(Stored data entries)
□ □ □ □

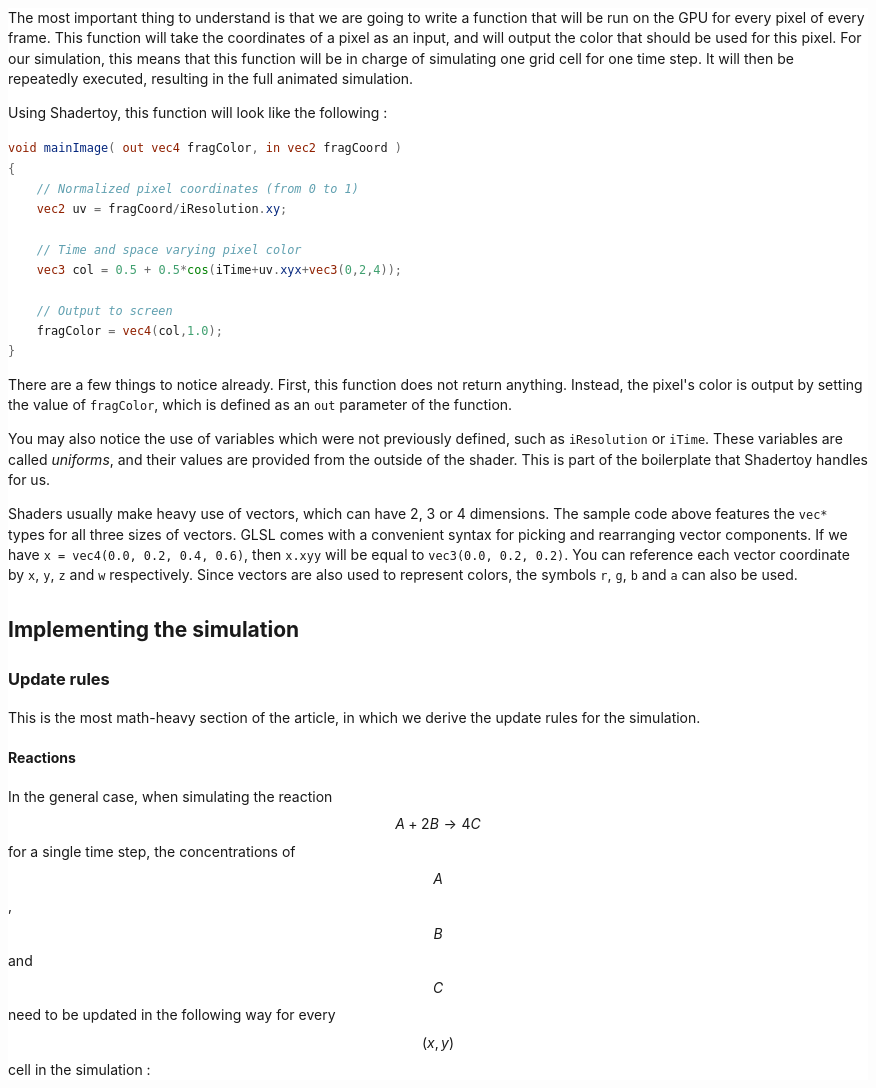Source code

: The most important thing to understand is that we are going to write a function
that will be run on the GPU for every pixel of every frame. This function will
take the coordinates of a pixel as an input, and will output the color that
should be used for this pixel. For our simulation, this means that this function
will be in charge of simulating one grid cell for one time step. It will then be
repeatedly executed, resulting in the full animated simulation.

Using Shadertoy, this function will look like the following :

```glsl
void mainImage( out vec4 fragColor, in vec2 fragCoord )
{
    // Normalized pixel coordinates (from 0 to 1)
    vec2 uv = fragCoord/iResolution.xy;

    // Time and space varying pixel color
    vec3 col = 0.5 + 0.5*cos(iTime+uv.xyx+vec3(0,2,4));

    // Output to screen
    fragColor = vec4(col,1.0);
}
```

There are a few things to notice already. First, this function does not return
anything. Instead, the pixel's color is output by setting the value of
`fragColor`, which is defined as an `out` parameter of the function.

You may also notice the use of variables which were not previously defined, such as
`iResolution` or `iTime`. These variables are called *uniforms*, and their
values are provided from the outside of the shader. This is part of the
boilerplate that Shadertoy handles for us.

Shaders usually make heavy use of vectors, which can have 2, 3 or 4 dimensions.
The sample code above features the `vec*` types for all three sizes of vectors.
GLSL comes with a convenient syntax for picking and rearranging vector
components. If we have `x = vec4(0.0, 0.2, 0.4, 0.6)`, then `x.xyy` will be
equal to `vec3(0.0, 0.2, 0.2)`. You can reference each vector coordinate by `x`,
`y`, `z` and `w` respectively. Since vectors are also used to represent colors,
the symbols `r`, `g`, `b` and `a` can also be used.

## Implementing the simulation

### Update rules

This is the most math-heavy section of the article, in which we derive the
update rules for the simulation.

#### Reactions

In the general case, when simulating the reaction $$A + 2B \rightarrow 4C$$ for a single time step, the
concentrations of $$A$$, $$B$$ and $$C$$ need to be updated in the following way
for every $$(x,y)$$ cell in the simulation :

□ □ □ □

Return every entry above word for word, leaving pictures out.

* [Exercise response]:
Source code

: The most important thing to understand is that we are going to write a function
that will be run on the GPU for every pixel of every frame. This function will
take the coordinates of a pixel as an input, and will output the color that
should be used for this pixel. For our simulation, this means that this function
will be in charge of simulating one grid cell for one time step. It will then be
repeatedly executed, resulting in the full animated simulation.

Using Shadertoy, this function will look like the following :

```glsl
void mainImage( out vec4 fragColor, in vec2 fragCoord )
{
    // Normalized pixel coordinates (from 0 to 1)
    vec2 uv = fragCoord/iResolution.xy;

    // Time and space varying pixel color
    vec3 col = 0.5 + 0.5*cos(iTime+uv.xyx+vec3(0,2,4));

    // Output to screen
    fragColor = vec4(col,1.0);
}
```

There are a few things to notice already. First, this function does not return
anything. Instead, the pixel's color is output by setting the value of
`fragColor`, which is defined as an `out` parameter of the function.

You may also notice the use of variables which were not previously defined, such as
`iResolution` or `iTime`. These variables are called *uniforms*, and their
values are provided from the outside of the shader. This is part of the
boilerplate that Shadertoy handles for us.

Shaders usually make heavy use of vectors, which can have 2, 3 or 4 dimensions.
The sample code above features the `vec*` types for all three sizes of vectors.
GLSL comes with a convenient syntax for picking and rearranging vector
components. If we have `x = vec4(0.0, 0.2, 0.4, 0.6)`, then `x.xyy` will be
equal to `vec3(0.0, 0.2, 0.2)`. You can reference each vector coordinate by `x`,
`y`, `z` and `w` respectively. Since vectors are also used to represent colors,
the symbols `r`, `g`, `b` and `a` can also be used.

## Implementing the simulation

### Update rules

This is the most math-heavy section of the article, in which we derive the
update rules for the simulation.

#### Reactions

In the general case, when simulating the reaction $$A + 2B \rightarrow 4C$$ for a single time step, the
concentrations of $$A$$, $$B$$ and $$C$$ need to be updated in the following way
for every $$(x,y)$$ cell in the simulation :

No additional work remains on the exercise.